国際送金は銀行で外貨両替をするのと同時に行うことが可能です。何度も銀行に足を運ぶのは面倒なので、同時に済ませてしまうのがやはり楽です。銀行側の手続き的には「両替」と「国際送金」は別個のものですが、お願いすればまとめてやってくれます。

両替と国際送金をまとめて行う場合、持参すべき書類は上述の外貨両替に必要なものと同じです。ただその他に以下の情報が必要になるので、事前に調べておく必要があります。
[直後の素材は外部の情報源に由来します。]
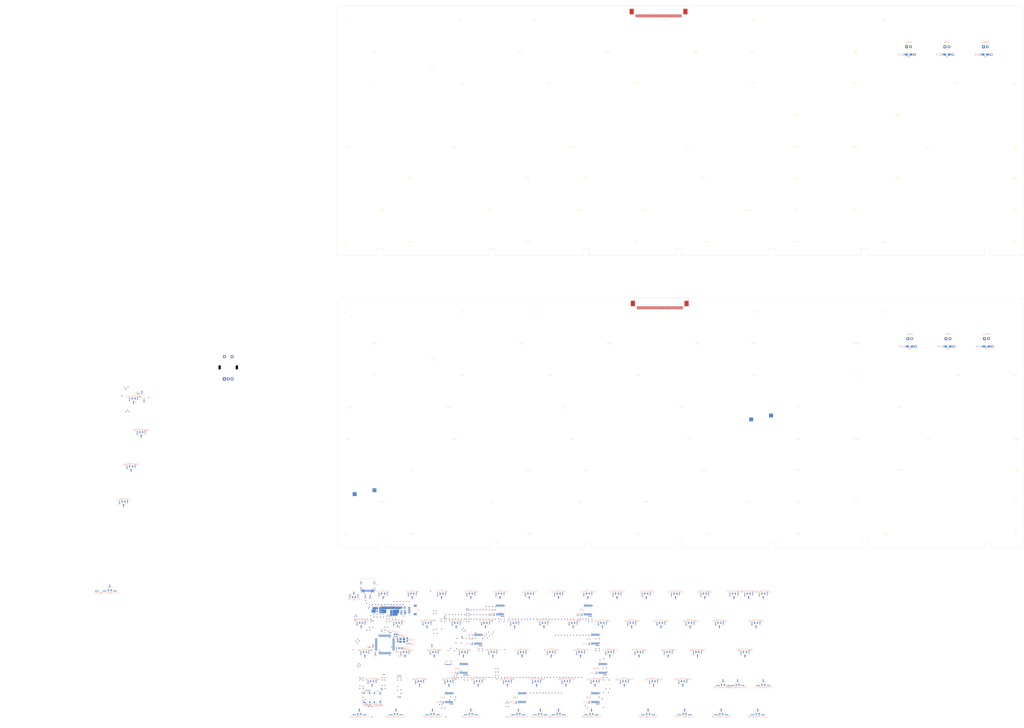
<source format=kicad_pcb>
(kicad_pcb
	(version 20241229)
	(generator "pcbnew")
	(generator_version "9.0")
	(general
		(thickness 1.6)
		(legacy_teardrops no)
	)
	(paper "A4")
	(layers
		(0 "F.Cu" power)
		(2 "B.Cu" signal)
		(9 "F.Adhes" user "F.Adhesive")
		(11 "B.Adhes" user "B.Adhesive")
		(13 "F.Paste" user)
		(15 "B.Paste" user)
		(5 "F.SilkS" user "F.Silkscreen")
		(7 "B.SilkS" user "B.Silkscreen")
		(1 "F.Mask" user)
		(3 "B.Mask" user)
		(17 "Dwgs.User" user "User.Drawings")
		(19 "Cmts.User" user "User.Comments")
		(21 "Eco1.User" user "User.Eco1")
		(23 "Eco2.User" user "User.Eco2")
		(25 "Edge.Cuts" user)
		(27 "Margin" user)
		(31 "F.CrtYd" user "F.Courtyard")
		(29 "B.CrtYd" user "B.Courtyard")
		(35 "F.Fab" user)
		(33 "B.Fab" user)
		(39 "User.1" user)
		(41 "User.2" user)
		(43 "User.3" user)
		(45 "User.4" user)
	)
	(setup
		(stackup
			(layer "F.SilkS"
				(type "Top Silk Screen")
			)
			(layer "F.Paste"
				(type "Top Solder Paste")
			)
			(layer "F.Mask"
				(type "Top Solder Mask")
				(thickness 0.01)
			)
			(layer "F.Cu"
				(type "copper")
				(thickness 0.035)
			)
			(layer "dielectric 1"
				(type "core")
				(thickness 1.51)
				(material "FR4")
				(epsilon_r 4.5)
				(loss_tangent 0.02)
			)
			(layer "B.Cu"
				(type "copper")
				(thickness 0.035)
			)
			(layer "B.Mask"
				(type "Bottom Solder Mask")
				(thickness 0.01)
			)
			(layer "B.Paste"
				(type "Bottom Solder Paste")
			)
			(layer "B.SilkS"
				(type "Bottom Silk Screen")
			)
			(copper_finish "None")
			(dielectric_constraints no)
		)
		(pad_to_mask_clearance 0)
		(allow_soldermask_bridges_in_footprints no)
		(tenting front back)
		(grid_origin 9 9)
		(pcbplotparams
			(layerselection 0x00000000_00000000_55555555_5755f5ff)
			(plot_on_all_layers_selection 0x00000000_00000000_00000000_00000000)
			(disableapertmacros no)
			(usegerberextensions no)
			(usegerberattributes yes)
			(usegerberadvancedattributes yes)
			(creategerberjobfile yes)
			(dashed_line_dash_ratio 12.000000)
			(dashed_line_gap_ratio 3.000000)
			(svgprecision 4)
			(plotframeref no)
			(mode 1)
			(useauxorigin no)
			(hpglpennumber 1)
			(hpglpenspeed 20)
			(hpglpendiameter 15.000000)
			(pdf_front_fp_property_popups yes)
			(pdf_back_fp_property_popups yes)
			(pdf_metadata yes)
			(pdf_single_document no)
			(dxfpolygonmode yes)
			(dxfimperialunits yes)
			(dxfusepcbnewfont yes)
			(psnegative no)
			(psa4output no)
			(plot_black_and_white yes)
			(sketchpadsonfab no)
			(plotpadnumbers no)
			(hidednponfab no)
			(sketchdnponfab yes)
			(crossoutdnponfab yes)
			(subtractmaskfromsilk no)
			(outputformat 1)
			(mirror no)
			(drillshape 1)
			(scaleselection 1)
			(outputdirectory "")
		)
	)
	(net 0 "")
	(net 1 "GND")
	(net 2 "+3.3VA")
	(net 3 "HE1")
	(net 4 "MUX_SELECT_2")
	(net 5 "MUX_SELECT_0")
	(net 6 "MUX_OUT_1")
	(net 7 "MUX_SELECT_1")
	(net 8 "MUX_OUT_2")
	(net 9 "MUX_OUT_3")
	(net 10 "MUX_OUT_4")
	(net 11 "MUX_OUT_5")
	(net 12 "MUX_OUT_6")
	(net 13 "MUX_OUT_7")
	(net 14 "MUX_OUT_8")
	(net 15 "MUX_OUT_9")
	(net 16 "HE2")
	(net 17 "HE3")
	(net 18 "HE4")
	(net 19 "HE5")
	(net 20 "HE6")
	(net 21 "HE7")
	(net 22 "HE8")
	(net 23 "HE9")
	(net 24 "HE10")
	(net 25 "HE11")
	(net 26 "HE12")
	(net 27 "HE13")
	(net 28 "HE14")
	(net 29 "HE15")
	(net 30 "HE16")
	(net 31 "HE17")
	(net 32 "HE18")
	(net 33 "HE19")
	(net 34 "HE20")
	(net 35 "HE21")
	(net 36 "HE22")
	(net 37 "HE23")
	(net 38 "HE24")
	(net 39 "HE25")
	(net 40 "HE26")
	(net 41 "HE27")
	(net 42 "HE28")
	(net 43 "HE29")
	(net 44 "HE30")
	(net 45 "HE31")
	(net 46 "HE32")
	(net 47 "HE33")
	(net 48 "HE34")
	(net 49 "HE35")
	(net 50 "HE36")
	(net 51 "HE37")
	(net 52 "HE38")
	(net 53 "HE39")
	(net 54 "HE40")
	(net 55 "HE41")
	(net 56 "HE42")
	(net 57 "HE43")
	(net 58 "HE44")
	(net 59 "HE45")
	(net 60 "HE46")
	(net 61 "HE47")
	(net 62 "HE48")
	(net 63 "HE49")
	(net 64 "HE50")
	(net 65 "HE51")
	(net 66 "HE52")
	(net 67 "HE53")
	(net 68 "HE54")
	(net 69 "HE55")
	(net 70 "HE56")
	(net 71 "HE57")
	(net 72 "HE58")
	(net 73 "HE59")
	(net 74 "HE60")
	(net 75 "HE61")
	(net 76 "HE62")
	(net 77 "HE63")
	(net 78 "HE64")
	(net 79 "HE65")
	(net 80 "HE66")
	(net 81 "HE67")
	(net 82 "HE68")
	(net 83 "HE69")
	(net 84 "+5V")
	(net 85 "+3.3V")
	(net 86 "HEXT_IN")
	(net 87 "HEXT_OUT")
	(net 88 "NRST")
	(net 89 "VBUS")
	(net 90 "unconnected-(J1-SBU2-PadB8)")
	(net 91 "USB_PLUG_D-")
	(net 92 "USB_PLUG_D+")
	(net 93 "Net-(J1-CC1)")
	(net 94 "unconnected-(J1-SBU1-PadA8)")
	(net 95 "Net-(J1-CC2)")
	(net 96 "unconnected-(J2-MountPin-PadMP)_1")
	(net 97 "unconnected-(U4-PA14-Pad49)")
	(net 98 "unconnected-(U4-PB3-Pad55)")
	(net 99 "unconnected-(U4-PA13-Pad46)")
	(net 100 "Net-(U4-OTGHS1_R)")
	(net 101 "BOOT0")
	(net 102 "USB_D+")
	(net 103 "USB_D-")
	(net 104 "unconnected-(U2-NC-Pad4)")
	(net 105 "unconnected-(U4-PB2-Pad28)")
	(net 106 "unconnected-(U4-PC6-Pad37)")
	(net 107 "unconnected-(U4-PC13-Pad2)")
	(net 108 "unconnected-(U4-PA8-Pad41)")
	(net 109 "unconnected-(U4-PC7-Pad38)")
	(net 110 "unconnected-(U4-PB13-Pad32)")
	(net 111 "unconnected-(U4-PA15-Pad50)")
	(net 112 "unconnected-(U4-PC9-Pad40)")
	(net 113 "unconnected-(U4-PA2-Pad16)")
	(net 114 "unconnected-(U4-PC8-Pad39)")
	(net 115 "unconnected-(U4-PC12-Pad53)")
	(net 116 "unconnected-(U4-PA10-Pad43)")
	(net 117 "unconnected-(U4-PA12-Pad45)")
	(net 118 "unconnected-(U4-PD2-Pad54)")
	(net 119 "unconnected-(U4-PB10-Pad29)")
	(net 120 "unconnected-(U4-PC11-Pad52)")
	(net 121 "unconnected-(U4-PC14{slash}LEXT_IN-Pad3)")
	(net 122 "unconnected-(U4-PB7-Pad59)")
	(net 123 "unconnected-(U4-PC0-Pad8)")
	(net 124 "unconnected-(U4-PB9-Pad62)")
	(net 125 "unconnected-(U4-PC15{slash}LEXT_OUT-Pad4)")
	(net 126 "unconnected-(U4-PA11-Pad44)")
	(net 127 "unconnected-(U4-PC10-Pad51)")
	(net 128 "unconnected-(U4-PB12-Pad30)")
	(net 129 "unconnected-(U4-PF7-Pad48)")
	(net 130 "unconnected-(U4-PF5-Pad19)")
	(net 131 "unconnected-(U4-PA0-Pad14)")
	(net 132 "unconnected-(U4-PF6-Pad47)")
	(net 133 "unconnected-(U4-PA9-Pad42)")
	(net 134 "unconnected-(U4-PB5-Pad57)")
	(net 135 "unconnected-(U4-PB4-Pad56)")
	(net 136 "unconnected-(U4-PB6-Pad58)")
	(net 137 "unconnected-(U4-PB8-Pad61)")
	(net 138 "unconnected-(U4-PF4-Pad18)")
	(net 139 "unconnected-(U4-PA1-Pad15)")
	(net 140 "CAPS_LED")
	(net 141 "NUM_LED")
	(net 142 "SCRL_LED")
	(net 143 "RE3")
	(net 144 "RE2")
	(net 145 "RE1")
	(net 146 "Net-(NUM1-Pad1)")
	(net 147 "Net-(R6-Pad1)")
	(net 148 "COL3")
	(net 149 "COL2")
	(net 150 "COL9")
	(net 151 "ROW10")
	(net 152 "ROW11")
	(net 153 "ROW8")
	(net 154 "ROW0")
	(net 155 "ROW1")
	(net 156 "ROW2")
	(net 157 "ROW3")
	(net 158 "ROW4")
	(net 159 "COL4")
	(net 160 "Net-(CAP1-Pad1)")
	(net 161 "COL8")
	(net 162 "COL7")
	(net 163 "COL6")
	(net 164 "ROW6")
	(net 165 "ROW7")
	(net 166 "COL5")
	(net 167 "ROW9")
	(net 168 "COL1")
	(net 169 "COL0")
	(net 170 "Net-(D5-Pad1)")
	(net 171 "ROW5")
	(net 172 "Net-(D41-Pad1)")
	(footprint "HE60:MX-1U" (layer "F.Cu") (at 118.5375 47.1))
	(footprint "HE60:MX-1U" (layer "F.Cu") (at 161.4 9))
	(footprint "HE60:MX-1U" (layer "F.Cu") (at 156.6375 47.1))
	(footprint "HE60:MX-1U" (layer "F.Cu") (at 99.4875 47.1))
	(footprint "HE60:MX-1U" (layer "F.Cu") (at 75.675 28.05))
	(footprint "MountingHole:MountingHole_3mm" (layer "F.Cu") (at 363.373 -300.117))
	(footprint "MountingHole:MountingHole_3mm" (layer "F.Cu") (at 213.018 -171.792))
	(footprint "HE60:MX-1U" (layer "F.Cu") (at 123.3 9))
	(footprint "MountingHole:MountingHole_3mm" (layer "F.Cu") (at 98.033 -238.117))
	(footprint "MountingHole:MountingHole_3mm" (layer "F.Cu") (at 297.333 -217.547))
	(footprint "MountingHole:MountingHole_3mm" (layer "F.Cu") (at 226.543 -279.297))
	(footprint "MountingHole:MountingHole_3mm" (layer "F.Cu") (at 298.088 -68.642))
	(footprint "MountingHole:MountingHole_3mm" (layer "F.Cu") (at 126.533 -362.057))
	(footprint "HE60:MX-1U" (layer "F.Cu") (at 66.15 9))
	(footprint "Keebio-Parts:Resistor-Hybrid-Back" (layer "F.Cu") (at 371.168 -153.25))
	(footprint "MountingHole:MountingHole_3mm" (layer "F.Cu") (at 45.563 -258.727))
	(footprint "HE60:MX-1.25U" (layer "F.Cu") (at 11.38125 85.2))
	(footprint "HE60:MX-7U-ReversedStabilizers" (layer "F.Cu") (at 142.35 85.2))
	(footprint "MountingHole:MountingHole_3mm" (layer "F.Cu") (at 3.558 -27.002))
	(footprint "HE60:ToolingHole" (layer "F.Cu") (at 282.7 92.2))
	(footprint "MountingHole:MountingHole_3mm" (layer "F.Cu") (at 122.143 -217.527))
	(footprint "MountingHole:MountingHole_3mm" (layer "F.Cu") (at 363.353 -258.837))
	(footprint "HE60:MX-1U" (layer "F.Cu") (at 128.0625 66.15))
	(footprint "HE60:MX-2.25U" (layer "F.Cu") (at 263.79375 47.1))
	(footprint "MountingHole:MountingHole_3mm" (layer "F.Cu") (at 5.818 -109.652))
	(footprint "MountingHole:MountingHole_3mm" (layer "F.Cu") (at 74.143 -279.117))
	(footprint "Keebio-Parts:Resistor-Hybrid-Back" (layer "F.Cu") (at 370.413 -343.545))
	(footprint "HE60:MX-1U" (layer "F.Cu") (at 199.5 85.2))
	(footprint "MountingHole:MountingHole_3mm" (layer "F.Cu") (at 298.088 -47.912))
	(footprint "MountingHole:MountingHole_3mm" (layer "F.Cu") (at 265.408 -47.912))
	(footprint "HE60:MX-1U" (layer "F.Cu") (at 61.3875 47.1))
	(footprint "MountingHole:MountingHole_3mm" (layer "F.Cu") (at 156.018 -47.912))
	(footprint "MountingHole:MountingHole_3mm" (layer "F.Cu") (at 270.168 -130.592))
	(footprint "HE60:MX-2.25U" (layer "F.Cu") (at -129.528951 -96.255289))
	(footprint "MountingHole:MountingHole_3mm" (layer "F.Cu") (at 199.118 -47.902))
	(footprint "MountingHole:MountingHole_3mm" (layer "F.Cu") (at 78.903 -320.747))
	(footprint "HE60:MX-1U" (layer "F.Cu") (at -141.03678 -51.037894))
	(footprint "MountingHole:MountingHole_3mm" (layer "F.Cu") (at 160.628 -68.662))
	(footprint "LED_THT:LED_D3.0mm" (layer "F.Cu") (at 394.048 -348.637))
	(footprint "HE60:MX-1.75U" (layer "F.Cu") (at 249.50625 66.15))
	(footprint "Connector_FFC-FPC:TE_3-84952-0_1x30-1MP_P1.0mm_Horizontal" (layer "F.Cu") (at 208.2405 -180.261965 180))
	(footprint "HE60:MX-1U" (layer "F.Cu") (at 223.3125 66.15))
	(footprint "Keebio-Parts:Resistor-Hybrid-Back" (layer "F.Cu") (at 395.323 -343.545))
	(footprint "MountingHole:MountingHole_3mm" (layer "F.Cu") (at 222.578 -109.932))
	(footprint "LED_THT:LED_D3.0mm" (layer "F.Cu") (at 394.803 -158.342))
	(footprint "HE60:ToolingHole" (layer "F.Cu") (at 2 2))
	(footprint "HE60:MX-1U" (layer "F.Cu") (at 137.5875 47.1))
	(footprint "LED_THT:LED_D3.0mm" (layer "F.Cu") (at 419.108 -348.637))
	(footprint "MountingHole:MountingHole_3mm" (layer "F.Cu") (at 227.298 -89.002))
	(footprint "HE60:MX-1.75U" (layer "F.Cu") (at -134.494244 -118.251696))
	(footprint "MountingHole:MountingHole_3mm" (layer "F.Cu") (at 439.683 -279.077))
	(footprint "MountingHole:MountingHole_3mm" (layer "F.Cu") (at 439.683 -258.707))
	(footprint "MountingHole:MountingHole_3mm" (layer "F.Cu") (at 193.958 -130.582))
	(footprint "HE60:MX-1U" (layer "F.Cu") (at 199.5 9))
	(footprint "MountingHole:MountingHole_3mm" (layer "F.Cu") (at 297.333 -238.207))
	(footprint "MountingHole:MountingHole_3mm" (layer "F.Cu") (at 335.433 -341.447))
	(footprint "MountingHole:MountingHole_3mm" (layer "F.Cu") (at 364.128 -109.822))
	(footprint "HE60:MX-1.25U" (layer "F.Cu") (at 249.50625 85.2))
	(footprint "MountingHole:MountingHole_3mm" (layer "F.Cu") (at 198.363 -238.197))
	(footprint "MountingHole:MountingHole_3mm" (layer "F.Cu") (at 46.318 -68.432))
	(footprint "MountingHole:MountingHole_3mm" (layer "F.Cu") (at 159.873 -258.957))
	(footprint "HE60:MX-1U" (layer "F.Cu") (at 56.625 28.05))
	(footprint "MountingHole:MountingHole_3mm" (layer "F.Cu") (at 21.753 -341.237))
	(footprint "HE60:MX-1.5U" (layer "F.Cu") (at 13.7625 85.2))
	(footprint "Keebio-Parts:Resistor-Hybrid-Back"
		(layer "F.Cu")
		(uuid "494ba526-7882-4e0c-9118-abef158a6722")
		(at 396.078 -153.25)
		(property "Reference" "R5"
			(at -6.250776 0 0)
			(layer "B.SilkS")
			(uuid "74a89176-03c7-4b2e-a863-f993c33c0b07")
			(effects
				(font
					(size 0.8 0.8)
					(thickness 0.15)
				)
				(justify mirror)
			)
		)
		(property "Value" "10K"
			(at 0 1.48828 0)
			(layer "B.SilkS")
			(uuid "8d15a7e1-298e-4b7d-bedd-8398f36a88e8")
			(effects
				(font
					(size 0.8 0.8)
					(thickness 0.15)
				)
				(justify mirror)
			)
		)
		(property "Datasheet" ""
			(at 0 0 0)
			(layer "F.Fab")
			(hide yes)
			(uuid "89417905-5c4b-4444-851d-7728257bc640")
			(effects
				(font
					(size 1.27 1.27)
					(thickness 0.15)
				)
			)
		)
		(property "Description" ""
			(at 0 0 0)
			(layer "F.Fab")
			(hide yes)
			(uuid "bbe84199-ab4c-4ed7-bffd-d29f6d8e4d91")
			(effects
				(font
					(size 1.27 1.27)
					(thickness 0.15)
				)
			)
		)
		(attr smd)
		(fp_line
			(start -3.302 0)
			(end -2.794 0)
			(stroke
				(width 0.15)
				(type solid)
			)
			(layer "B.SilkS")
			(net 8)
			(uuid "1ceba435-1e27-4ba2-86cd-ffe7951c4a7b")
		)
		(fp_line
			(start -2.794 -0.762)
			(end -2.54 -1.016)
			(stroke
				(width 0.15)
				(type solid)
			)
			(layer "B.SilkS")
			(net 8)
			(uuid "ba562792-ca30-43dd-b96f-bb9e2c717bb8")
		)
		(fp_line
			(start -2.794 0.762)
			(end -2.794 -0.762)
			(stroke
				(width 0.15)
				(type solid)
			)
			(layer "B.SilkS")
			(net 8)
			(uuid "6b9c921e-1457-45d5-a848-502b77e4752d")
		)
		(fp_line
			(start -2.54 -1.016)
			(end -2.286 -1.016)
			(stroke
				(width 0.15)
				(type solid)
			)
			(layer "B.SilkS")
			(net 8)
			(uuid "16d07abe-71b4-441f-81c8-517ed05d387e")
		)
		(fp_line
			(start -2.54 1.016)
			(end -2.794 0.762)
			(stroke
				(width 0.15)
				(type solid)
			)
			(layer "B.SilkS")
			(net 8)
			(uuid "dd9835e1-59d3-4c51-9c77-8bd4263306fc")
		)
		(fp_line
			(start -2.286 -1.016)
			(end -2.032 -0.762)
			(stroke
				(width 0.15)
				(type solid)
			)
			(layer "B.SilkS")
			(net 8)
			(uuid "29b504cc-ee23-4893-adc7-757391e3a7c3")
		)
		(fp_line
			(start -2.286 1.016)
			(end -2.54 1.016)
			(stroke
				(width 0.15)
				(type solid)
			)
			(layer "B.SilkS")
			(net 8)
			(uuid "bf9f71ea-41f3-49ca-9a8b-3d757fcbf08e")
		)
		(fp_line
			(start -2.032 -0.762)
			(end 2.032 -0.762)
			(stroke
				(width 0.15)
				(type solid)
			)
			(layer "B.SilkS")
			(net 8)
			(uuid "30ec2418-b98d-4c5a-8dc1-d89acd398689")
		)
		(fp_line
			(start -2.032 0.762)
			(end -2.286 1.016)
			(stroke
				(width 0.15)
				(type solid)
			)
			(layer "B.SilkS")
			(net 8)
			(uuid "b6d5ab7b-4f6b-4aba-8b3a-511b2c38d440")
		)
		(fp_line
			(start 2.032 -0.762)
			(end 2.286 -1.016)
			(stroke
				(width 0.15)
				(type solid)
			)
			(layer "B.SilkS")
			(net 8)
			(uuid "8d10565f-3d44-4646-a886-f76c95ce3c33")
		)
		(fp_line
			(start 2.032 0.762)
			(end -2.032 0.762)
			(stroke
				(width 0.15)
				(type solid)
			)
			(layer "B.SilkS")
			(net 8)
			(uuid "72c72cfa-14e0-4de5-9e75-e9cbc46939ab")
		)
		(fp_line
			(start 2.286 -1.016)
			(end 2.54 -1.016)
			(stroke
				(width 0.15)
				(type solid)
			)
			(layer "B.SilkS")
			(net 8)
			(uuid "b957f279-d520-48f8-9774-fefa7e25150f")
		)
		(fp_line
			(start 2.286 1.016)
			(end 2.032 0.762)
			(stroke
				(width 0.15)
				(type solid)
			)
			(layer "B.SilkS")
			(net 8)
			(uuid "f2c1584e-ea17-455d-9b3a-57f9742d149e")
		)
		(fp_line
			(start 2.54 -1.016)
			(end 2.794 -0.762)
			(stroke
				(width 0.15)
				(type solid)
			)
			(layer "B.SilkS")
			(net 8)
			(uuid "222cec16-350b-4b56-a3e6-0c0125565531")
		)
		(fp_line
			(start 2.54 1.016)
			(end 2.286 1.016)
			(stroke
				(width 0.15)
				(type solid)
			)
			(layer "B.SilkS")
			(net 8)
			(uuid "f445b092-ec47-4a81-b733-3903fad73179")
		)
		(fp_line
			(start 2.794 -0.762)
			(end 2.794 0.762)
			(stroke
				(width 0.15)
				(type solid)
			)
			(layer "B.SilkS")
			(net 8)
			(uuid "9c1e8f48-cfd5-48d8-af23-64b846c754d6")
		)
		(fp_line
			(sta
... [2390211 chars truncated]
</source>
  1. 送金先の銀行名とその銀行の住所(支店の住所ではなく代表住所、銀行のホームページの外貨受取に関する説明箇所に載っている)とSWIFTコード
  2. 送金先の銀行にある自分の口座の店番号と口座番号(店番号と口座番号をハイフンで繋ぎ「123-1234567」のような形で銀行側に伝えれば良い)
  3. 日本における自分の住所
  4. 現住所

海外送金未経験の方にとってはこれが少々ややこしい箇所なのだろうと思いますが、送金先に関する情報を色々と提供する必要があるのです。送金先の銀行のホームページを事前によく確認することが重要です。国際送金、もしくは外貨送金の受け取り方法に関する説明が必ずどこかにあるはずで、そこにはSWIFTコード等の送金の際に必要になる情報がまとめられているはずです。
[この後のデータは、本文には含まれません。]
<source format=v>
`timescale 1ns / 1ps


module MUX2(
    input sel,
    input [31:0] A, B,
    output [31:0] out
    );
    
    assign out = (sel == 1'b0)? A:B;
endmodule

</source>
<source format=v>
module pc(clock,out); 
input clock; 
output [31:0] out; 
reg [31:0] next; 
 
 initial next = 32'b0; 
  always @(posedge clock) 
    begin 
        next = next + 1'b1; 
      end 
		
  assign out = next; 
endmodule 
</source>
もちろん、これらの情報は全て英語表記で提供する必要があるので、住所等は全て英語で書かれているはずです。自分の日本の住所や現住所に関してももちろん英語表記となります。

一点、私が以前困ったのは、国際送金の申込書には送金先の「支店名」や「店番号」を記入する欄が存在しないということです。結論だけ言えば、支店名はそもそも必要ありません。店番号(例えば「123」)と口座番号(例えば「1234567」)をハイフンで繋げ、「123-1234567」のような形で口座番号として指定すれば大丈夫です。

私は今回、日本のネット銀行最大手の「住信SBIネット銀行」の自分の口座宛に中国銀行の自分の口座から送金をしました。海外で生活していると、やはり日本のメガバンクなんかよりもネット銀行の方が何かと便利です。送金から受け取りまでの流れですが、送金手続きをした2営業日後に住信SBIネット銀行から着金の連絡が電子メールであり、銀行のホームページでそのお金に関する簡単な説明を入力して送信したところ、その翌日には無事自分の口座に入金されていました。

とまあ、数日間でお金の移動が完了するので大変便利ではあるのですが、手数料が少々高いです。今回のケースでは、以下の手数料が必要でした。

  1. 中国銀行に支払った手数料:249.94元(約4,000円)
  2. 着金時に自動的に引かれていた手数料(多分中継銀行への手数料、住信SBIネット銀行の場合はみずほ銀行):1,500円
  3. 受け取りに必要な手数料(住信SBIネット銀行への手数料):2,500円

ということで、合計で約8,000円の手数料が必要でした。正直結構高いですよね。100万円くらい送金するとして、手数料だけで1%近く持って行かれてしまうわけですから。

口座間送金の場合、現金に触れる必要がないので気楽ではあるのですが、手数料のことを考えると、やはり50万円までなら一時帰国の際に手で持って行った方がいいのかなという気がします。

まとめ

今回のエントリーでは、中国の銀行で外貨両替及び国際送金をする方法についてご紹介しました。

結論をまとめると、以下のような感じです。

  • お金の国外持ち出しに厳しい中国ではあるが、まともな方法で稼いだお金ならもちろん上限なしで問題なく持ち出せる。
  • 日本国内での人民元両替は避けるべき。旅行客なら中国の空港にある両替所で十分。居住者なら銀行で両替した方が得。
  • 中国から日本への国際送金は非常に便利だが手数料が高め。50万円以下なら手で日本に持って行った方が得。

今回は少々細かい話になってしまいましたが、在中邦人の方やこれから中国で働く予定の方などの参考になれば嬉しいです。